## Text under study:
Deliberation Clustering: an Approach to Improving Clustering Stability and Accuracy

How do you win the Netflix Prize or a KDD Cup, or succeed in any other supervised learning task? The state-of-the-art approach is to build an ensemble of most powerful classification methods, train each of them on your data, and then construct an aggregated classifier by carefully combining and weighting the ensemble participants.

 

One would imagine that an analogous scheme would work in clustering: build an ensemble of powerful clustering methods, apply each of them to your data, and then somehow average the results. Well, such a scheme was invented long ago, under the name of Consensus Clustering, or Cluster Ensembles. The only problem is that the consensus clustering does not achieve very impressive results after all. At least, it is not as unbeatable as classifier ensembles in supervised learning. Why is that so?

 

The problem is that different clustering methods, while being completely unsupervised, construct very different models (i.e. clusterings) of the data. Let us say that our data is a collection of geometric shapes (e.g., circles, triangles, rectangles etc.), each of a different color. One clustering algorithm may cluster our data instances according to their shape, another may cluster them according to their color. Averaging those results would be hopeless.

 

In practice, it is hard to find a clustering method that would cluster data according to any specific criterion (i.e. shape or color), unless it is explicitly incorporated into the optimization objective. A typical clustering method would construct a model that provides some signal both about the instances' shapes and about their colors. Averaging such models might not be hopeless, but still not extremely advantageous, as the original models are so dramatically different from each other.

## Data excerpts:
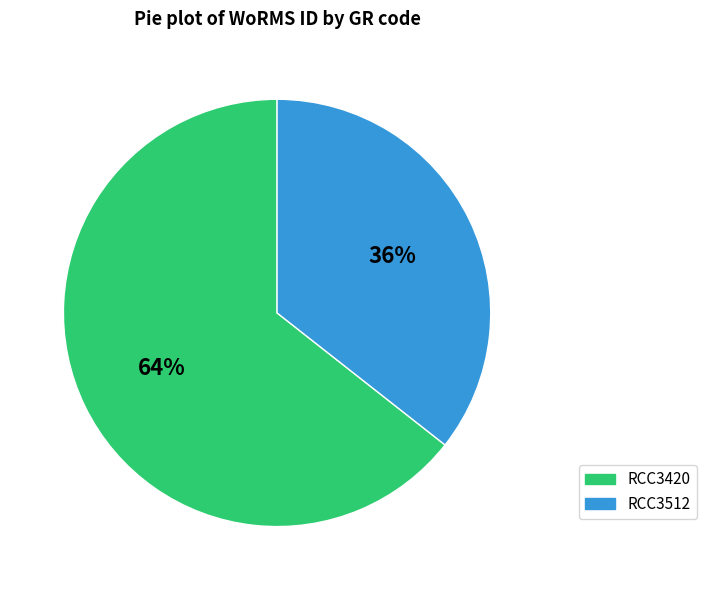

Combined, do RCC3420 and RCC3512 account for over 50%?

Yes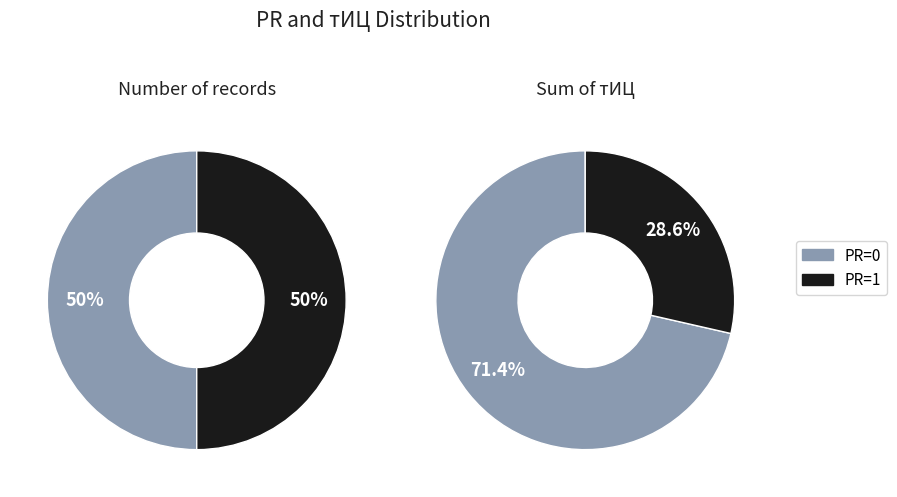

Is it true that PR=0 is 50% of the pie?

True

...

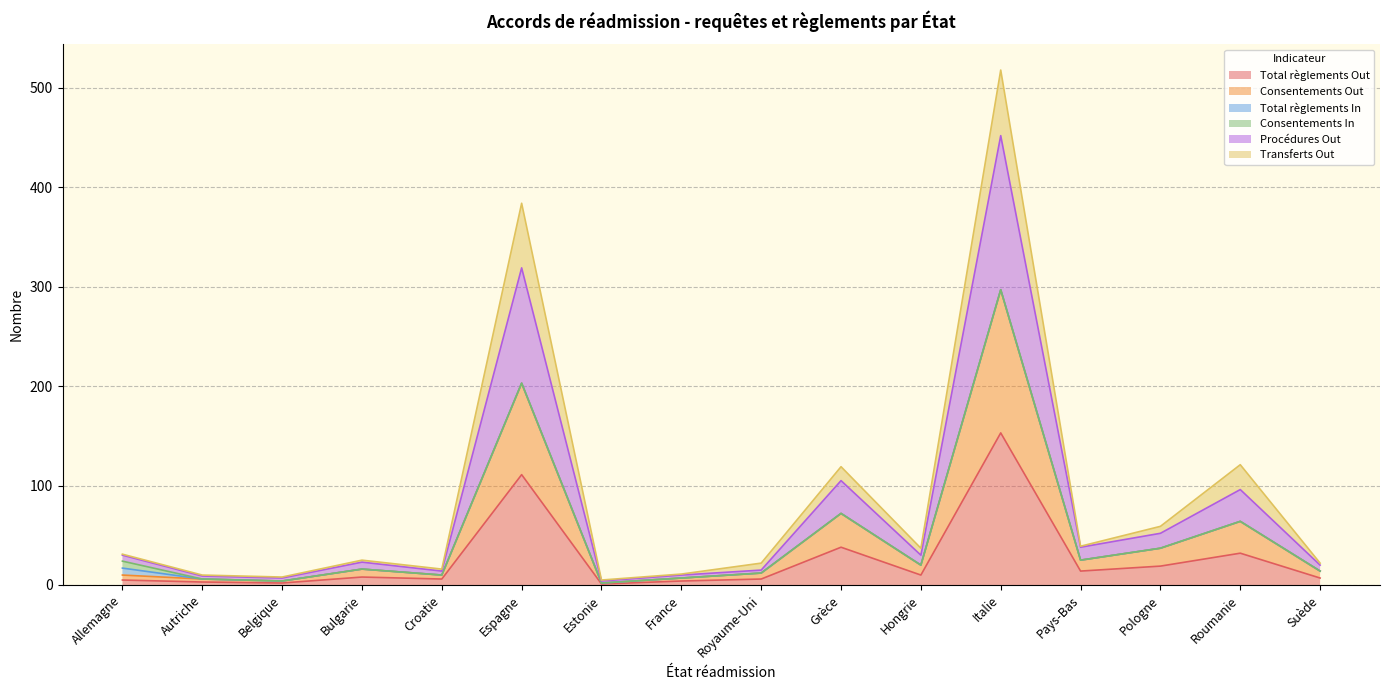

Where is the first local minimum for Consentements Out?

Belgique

## Problems to solve:
[A] Retype the clustering article from "How do you win" down to "is that so?".
[B] Write what comes next in the article on clustering after its last sentence.
The entries are separate material and are not part of the clustering article.

## Answer set:
[A]
How do you win the Netflix Prize or a KDD Cup, or succeed in any other supervised learning task? The state-of-the-art approach is to build an ensemble of most powerful classification methods, train each of them on your data, and then construct an aggregated classifier by carefully combining and weighting the ensemble participants.

 

One would imagine that an analogous scheme would work in clustering: build an ensemble of powerful clustering methods, apply each of them to your data, and then somehow average the results. Well, such a scheme was invented long ago, under the name of Consensus Clustering, or Cluster Ensembles. The only problem is that the consensus clustering does not achieve very impressive results after all. At least, it is not as unbeatable as classifier ensembles in supervised learning. Why is that so?

[B]
 

We propose to apply a special type of optimization process (called Deliberation) to the original models, which would bring them "closer" to each other, without compromising their quality. Once the models are substantially close to each other, averaging them makes much more sense. Consider the space of all possible clusterings of a dataset (for simplicity, we deal only with hard clusterings, i.e. data partitionings). Two clusterings are neighbors in this (discrete) space if one clustering can be transformed into the other by moving one data instance from a cluster to another cluster (i.e. the clusterings are identical with the exception of one data instance). By a series of such moves, any clustering can be transformed into any clustering, such that the task of bringing clusterings closer to each other can be trivially solved. However, we do not want to sacrifice the quality of the original clusterings. Since they were built by trustable clustering algorithms, we can assume that they are pure enough - we are interested in preserving (and further improving) this purity.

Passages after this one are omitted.